§ **INSTRUCTIONS FOR THE TASK**
The required result is the number of lines below that hold the word "systems", stated without anything else.

--- START ---

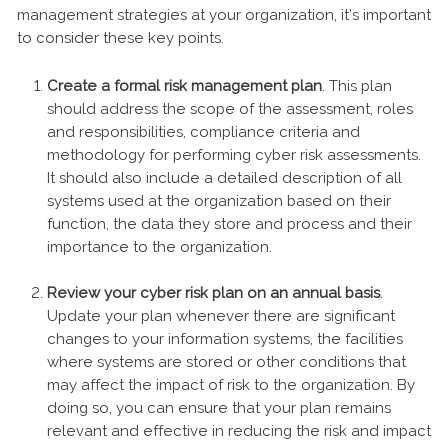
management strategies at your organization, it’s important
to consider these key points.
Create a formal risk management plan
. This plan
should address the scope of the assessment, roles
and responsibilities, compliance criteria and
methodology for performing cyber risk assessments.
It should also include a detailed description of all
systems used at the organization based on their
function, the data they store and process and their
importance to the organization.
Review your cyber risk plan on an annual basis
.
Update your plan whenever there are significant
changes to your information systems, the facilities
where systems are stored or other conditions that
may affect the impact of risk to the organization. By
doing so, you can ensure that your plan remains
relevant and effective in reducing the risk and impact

--- END ---
--- START ---

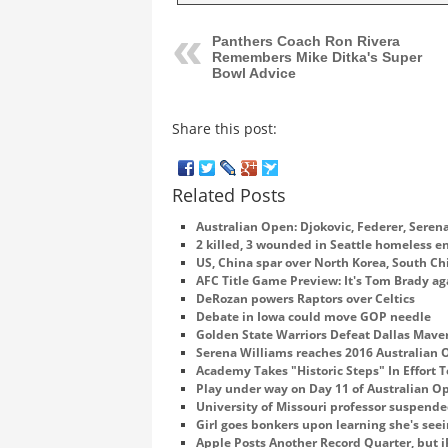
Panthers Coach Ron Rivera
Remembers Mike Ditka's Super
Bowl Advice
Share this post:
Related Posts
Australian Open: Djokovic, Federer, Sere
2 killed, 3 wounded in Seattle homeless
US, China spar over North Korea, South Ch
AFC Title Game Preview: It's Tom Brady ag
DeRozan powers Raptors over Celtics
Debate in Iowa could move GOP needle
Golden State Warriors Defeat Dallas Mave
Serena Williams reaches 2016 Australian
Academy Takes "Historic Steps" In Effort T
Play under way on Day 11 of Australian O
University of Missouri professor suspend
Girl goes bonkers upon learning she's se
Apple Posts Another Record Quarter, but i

--- END ---

§ **SOLUTION**
3